Moore has largely been misgendered in media reports. According to Taylor, Moore’s family provided them with a male name and pronouns.

“In this case, we have no information from the victim which sexual orientation they prefer,” said Taylor in an email, confusing gender identity and sexual orientation. “Obviously, we can’t ask them their preference.”

North Port Police Department has a transgender policy that was drafted in 2016 but not officially adopted. The rules mandate that officers use a person’s identified gender over their legal documents, and that expressed gender be assumed when officers are not able to ask. In other words, per the policy, police are required to assume that a murder victim presenting in feminine clothing should be gendered as female.

Taylor said all the information sent to his department has identified Moore as male.

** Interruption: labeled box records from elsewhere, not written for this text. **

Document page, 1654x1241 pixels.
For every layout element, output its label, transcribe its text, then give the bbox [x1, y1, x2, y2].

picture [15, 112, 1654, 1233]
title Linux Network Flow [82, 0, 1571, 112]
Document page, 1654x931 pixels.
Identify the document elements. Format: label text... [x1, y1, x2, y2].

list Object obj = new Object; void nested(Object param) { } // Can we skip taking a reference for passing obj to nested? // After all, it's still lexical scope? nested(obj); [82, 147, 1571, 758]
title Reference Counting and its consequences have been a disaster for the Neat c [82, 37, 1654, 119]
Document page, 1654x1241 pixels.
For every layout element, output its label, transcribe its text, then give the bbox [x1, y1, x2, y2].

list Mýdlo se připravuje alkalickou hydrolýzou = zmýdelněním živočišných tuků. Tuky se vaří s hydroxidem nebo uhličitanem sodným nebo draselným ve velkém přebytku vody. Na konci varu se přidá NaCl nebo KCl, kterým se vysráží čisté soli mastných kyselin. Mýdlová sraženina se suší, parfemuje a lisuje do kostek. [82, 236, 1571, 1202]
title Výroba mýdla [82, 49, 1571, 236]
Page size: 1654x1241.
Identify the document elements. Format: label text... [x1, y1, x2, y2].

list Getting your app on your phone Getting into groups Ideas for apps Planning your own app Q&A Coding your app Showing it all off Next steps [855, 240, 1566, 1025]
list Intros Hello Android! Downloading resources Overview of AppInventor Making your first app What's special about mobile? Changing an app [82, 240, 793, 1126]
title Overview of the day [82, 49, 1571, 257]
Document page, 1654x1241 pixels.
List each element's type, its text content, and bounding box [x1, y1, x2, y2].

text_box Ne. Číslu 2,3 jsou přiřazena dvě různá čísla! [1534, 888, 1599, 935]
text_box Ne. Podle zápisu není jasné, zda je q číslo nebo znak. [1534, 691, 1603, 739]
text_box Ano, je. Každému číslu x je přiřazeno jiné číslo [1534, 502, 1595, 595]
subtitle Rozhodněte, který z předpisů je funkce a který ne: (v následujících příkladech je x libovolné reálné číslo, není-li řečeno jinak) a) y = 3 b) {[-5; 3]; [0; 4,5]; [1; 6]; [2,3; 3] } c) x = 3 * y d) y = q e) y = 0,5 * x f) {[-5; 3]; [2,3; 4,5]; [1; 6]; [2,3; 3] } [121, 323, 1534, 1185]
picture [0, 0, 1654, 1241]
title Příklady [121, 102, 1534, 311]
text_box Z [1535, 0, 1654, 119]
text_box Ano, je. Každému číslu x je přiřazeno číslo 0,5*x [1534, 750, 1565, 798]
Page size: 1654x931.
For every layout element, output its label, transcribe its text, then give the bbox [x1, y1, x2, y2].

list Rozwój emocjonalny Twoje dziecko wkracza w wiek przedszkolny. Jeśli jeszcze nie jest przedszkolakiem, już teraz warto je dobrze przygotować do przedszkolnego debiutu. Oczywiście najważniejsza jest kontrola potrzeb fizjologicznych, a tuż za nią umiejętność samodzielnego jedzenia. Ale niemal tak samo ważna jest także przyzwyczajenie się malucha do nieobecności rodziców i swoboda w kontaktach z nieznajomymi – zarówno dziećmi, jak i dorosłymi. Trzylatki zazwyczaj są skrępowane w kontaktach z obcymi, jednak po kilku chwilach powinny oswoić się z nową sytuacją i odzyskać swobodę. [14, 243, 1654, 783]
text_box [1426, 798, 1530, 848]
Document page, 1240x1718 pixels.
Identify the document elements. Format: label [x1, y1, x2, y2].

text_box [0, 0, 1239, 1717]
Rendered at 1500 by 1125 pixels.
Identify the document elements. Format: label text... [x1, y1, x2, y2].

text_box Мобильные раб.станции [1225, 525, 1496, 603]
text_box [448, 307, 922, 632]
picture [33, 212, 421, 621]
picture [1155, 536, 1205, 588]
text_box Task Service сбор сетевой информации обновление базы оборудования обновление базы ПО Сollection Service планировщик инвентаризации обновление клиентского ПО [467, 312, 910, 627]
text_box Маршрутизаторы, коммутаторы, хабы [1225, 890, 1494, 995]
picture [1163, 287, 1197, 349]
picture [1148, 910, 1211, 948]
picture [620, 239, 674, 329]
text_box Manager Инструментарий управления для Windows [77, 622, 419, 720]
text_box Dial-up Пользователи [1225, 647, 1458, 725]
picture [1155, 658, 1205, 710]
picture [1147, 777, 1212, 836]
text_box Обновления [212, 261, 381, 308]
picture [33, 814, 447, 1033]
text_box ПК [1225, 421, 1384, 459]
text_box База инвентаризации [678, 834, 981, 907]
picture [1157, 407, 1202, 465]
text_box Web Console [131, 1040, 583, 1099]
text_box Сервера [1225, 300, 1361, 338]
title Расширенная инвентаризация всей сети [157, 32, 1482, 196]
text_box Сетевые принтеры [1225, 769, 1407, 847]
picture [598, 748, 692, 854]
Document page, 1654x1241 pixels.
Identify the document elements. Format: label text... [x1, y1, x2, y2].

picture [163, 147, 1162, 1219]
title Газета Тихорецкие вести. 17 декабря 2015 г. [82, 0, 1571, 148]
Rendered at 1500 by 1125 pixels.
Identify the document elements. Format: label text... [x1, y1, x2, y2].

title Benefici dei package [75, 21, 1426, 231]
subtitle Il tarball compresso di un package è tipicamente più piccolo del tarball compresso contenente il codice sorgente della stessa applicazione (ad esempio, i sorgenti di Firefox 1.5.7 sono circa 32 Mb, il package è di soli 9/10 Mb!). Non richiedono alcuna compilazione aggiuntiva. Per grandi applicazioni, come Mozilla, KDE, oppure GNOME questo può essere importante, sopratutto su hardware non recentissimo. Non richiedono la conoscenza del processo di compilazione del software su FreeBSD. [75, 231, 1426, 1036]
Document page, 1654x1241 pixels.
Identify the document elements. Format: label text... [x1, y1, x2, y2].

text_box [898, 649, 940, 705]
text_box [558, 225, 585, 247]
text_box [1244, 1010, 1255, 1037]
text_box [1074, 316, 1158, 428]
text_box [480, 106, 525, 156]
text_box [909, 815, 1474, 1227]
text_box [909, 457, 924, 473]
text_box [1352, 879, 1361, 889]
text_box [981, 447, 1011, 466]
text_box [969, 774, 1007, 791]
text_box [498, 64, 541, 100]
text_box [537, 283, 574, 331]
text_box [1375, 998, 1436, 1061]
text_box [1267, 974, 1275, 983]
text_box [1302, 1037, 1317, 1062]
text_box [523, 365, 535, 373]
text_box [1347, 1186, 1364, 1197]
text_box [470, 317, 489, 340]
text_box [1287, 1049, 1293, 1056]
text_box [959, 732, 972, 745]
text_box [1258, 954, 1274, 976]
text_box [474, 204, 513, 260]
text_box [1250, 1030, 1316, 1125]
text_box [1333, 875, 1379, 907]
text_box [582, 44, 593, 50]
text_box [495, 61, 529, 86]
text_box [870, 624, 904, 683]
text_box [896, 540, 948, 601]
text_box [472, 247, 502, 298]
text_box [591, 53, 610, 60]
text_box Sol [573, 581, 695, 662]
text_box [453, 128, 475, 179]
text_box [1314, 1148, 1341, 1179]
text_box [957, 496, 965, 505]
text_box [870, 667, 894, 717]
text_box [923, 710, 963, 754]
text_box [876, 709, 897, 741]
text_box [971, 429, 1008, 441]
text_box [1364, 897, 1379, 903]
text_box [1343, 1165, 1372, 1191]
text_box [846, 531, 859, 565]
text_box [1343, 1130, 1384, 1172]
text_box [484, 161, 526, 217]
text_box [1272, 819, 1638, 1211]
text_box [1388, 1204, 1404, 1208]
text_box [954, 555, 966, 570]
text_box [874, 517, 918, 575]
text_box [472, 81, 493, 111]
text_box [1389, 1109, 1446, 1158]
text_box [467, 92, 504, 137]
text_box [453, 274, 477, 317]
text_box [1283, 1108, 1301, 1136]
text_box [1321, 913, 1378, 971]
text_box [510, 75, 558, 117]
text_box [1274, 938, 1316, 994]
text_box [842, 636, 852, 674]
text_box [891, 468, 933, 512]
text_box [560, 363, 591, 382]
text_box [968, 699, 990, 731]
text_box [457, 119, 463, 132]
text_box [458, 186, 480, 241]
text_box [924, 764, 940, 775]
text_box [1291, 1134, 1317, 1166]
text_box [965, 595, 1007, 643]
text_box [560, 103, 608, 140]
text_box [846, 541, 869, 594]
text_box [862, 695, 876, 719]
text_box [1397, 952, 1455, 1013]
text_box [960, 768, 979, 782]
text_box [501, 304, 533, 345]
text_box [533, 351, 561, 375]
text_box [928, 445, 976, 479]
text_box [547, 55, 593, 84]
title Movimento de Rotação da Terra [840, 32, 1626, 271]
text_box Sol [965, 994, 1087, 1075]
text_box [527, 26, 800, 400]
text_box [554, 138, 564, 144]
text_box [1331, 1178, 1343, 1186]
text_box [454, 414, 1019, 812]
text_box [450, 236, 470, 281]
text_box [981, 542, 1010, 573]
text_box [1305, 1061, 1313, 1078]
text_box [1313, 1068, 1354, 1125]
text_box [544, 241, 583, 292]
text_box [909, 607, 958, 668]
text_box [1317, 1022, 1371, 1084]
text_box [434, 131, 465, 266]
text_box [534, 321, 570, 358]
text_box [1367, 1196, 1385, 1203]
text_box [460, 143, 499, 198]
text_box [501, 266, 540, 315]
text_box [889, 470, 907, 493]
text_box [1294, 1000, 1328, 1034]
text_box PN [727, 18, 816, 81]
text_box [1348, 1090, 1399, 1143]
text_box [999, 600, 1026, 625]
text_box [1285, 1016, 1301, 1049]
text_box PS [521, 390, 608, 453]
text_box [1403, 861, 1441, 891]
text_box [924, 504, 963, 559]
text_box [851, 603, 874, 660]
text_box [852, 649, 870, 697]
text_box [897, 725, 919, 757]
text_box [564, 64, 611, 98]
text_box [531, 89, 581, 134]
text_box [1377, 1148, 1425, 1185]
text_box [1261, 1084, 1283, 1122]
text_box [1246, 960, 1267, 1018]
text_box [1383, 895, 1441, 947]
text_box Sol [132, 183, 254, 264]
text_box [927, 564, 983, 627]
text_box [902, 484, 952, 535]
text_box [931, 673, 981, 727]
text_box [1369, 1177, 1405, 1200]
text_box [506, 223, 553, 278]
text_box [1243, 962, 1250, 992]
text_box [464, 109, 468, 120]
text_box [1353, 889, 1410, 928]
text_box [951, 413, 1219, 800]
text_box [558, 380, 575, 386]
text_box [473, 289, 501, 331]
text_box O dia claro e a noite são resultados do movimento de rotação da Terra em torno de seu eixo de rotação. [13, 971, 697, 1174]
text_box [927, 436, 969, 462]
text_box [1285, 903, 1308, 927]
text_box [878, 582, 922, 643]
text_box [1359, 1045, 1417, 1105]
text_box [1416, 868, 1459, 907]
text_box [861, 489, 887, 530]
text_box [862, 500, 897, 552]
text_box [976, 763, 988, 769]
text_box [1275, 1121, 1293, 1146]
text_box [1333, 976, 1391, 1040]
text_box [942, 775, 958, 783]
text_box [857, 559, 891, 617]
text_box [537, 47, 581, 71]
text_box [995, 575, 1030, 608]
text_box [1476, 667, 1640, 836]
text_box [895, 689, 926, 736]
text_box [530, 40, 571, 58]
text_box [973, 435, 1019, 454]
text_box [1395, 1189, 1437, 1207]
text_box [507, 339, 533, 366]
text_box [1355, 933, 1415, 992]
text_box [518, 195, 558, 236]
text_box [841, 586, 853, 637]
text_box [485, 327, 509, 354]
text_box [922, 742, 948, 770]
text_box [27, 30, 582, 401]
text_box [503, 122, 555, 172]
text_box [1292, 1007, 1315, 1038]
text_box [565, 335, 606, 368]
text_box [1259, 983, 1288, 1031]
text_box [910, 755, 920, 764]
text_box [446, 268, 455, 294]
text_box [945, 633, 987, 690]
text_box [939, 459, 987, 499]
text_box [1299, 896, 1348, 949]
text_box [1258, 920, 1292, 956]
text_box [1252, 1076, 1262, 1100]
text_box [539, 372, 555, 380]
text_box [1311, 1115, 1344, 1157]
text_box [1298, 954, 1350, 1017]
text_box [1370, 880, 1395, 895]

“I can assure you that I have absolutely no problem with calling our victim a woman and by another name, if I knew for certain that was their preference,” he said.

According to Woods, local LGBTQ people knew Moore and knew her as an out trans woman. Many friends, she said, are too wracked by her death to speak out.

“Coming from a sleepy town like Port Charlotte where this kind of shit never happens, yes there’s bullying and there’s bashing, but this has never happened that we know of,” she said.

Woods has lived in town 22 years and operated two LGBTQ bars, Pulse Port Charlotte and Masquerades Bar and Cabaret. For the first time, going to the grocery store now feels perilous.

“This is the only time I have felt more fearful for my life,” she said.  “It’s the temperature and the climate that we’re surrounded by.”

Moore is the fifth transgender homicide in Florida this year alone. Three trans murders in Jacksonville and one in Orlando have set the community on edge. It doesn’t help that another trans woman was shot in Jacksonville and a feminine-presenting gay man was also gunned down this year.  

It’s those sobering incidents that make Gina Duncan, Equality Florida’s director of transgender equality, call her state “The transgender murder capital of the world.”

“As a statewide organization, every time that we lose a transgender member of our community, at Equality Florida, we feel it,” Duncan said. “It’s a deep loss. We work every day to try to educate and increase the visibility and awareness of the LGBTQ community, and every time someone is murdered due to their gender status, that’s not a good day. It’s a deep feeling of disappointment and regret and soul-searching of what could we be doing differently to stem this tide of violence?”

Moore’s family could not be reached for comment. This is a breaking story and may be updated as details become available.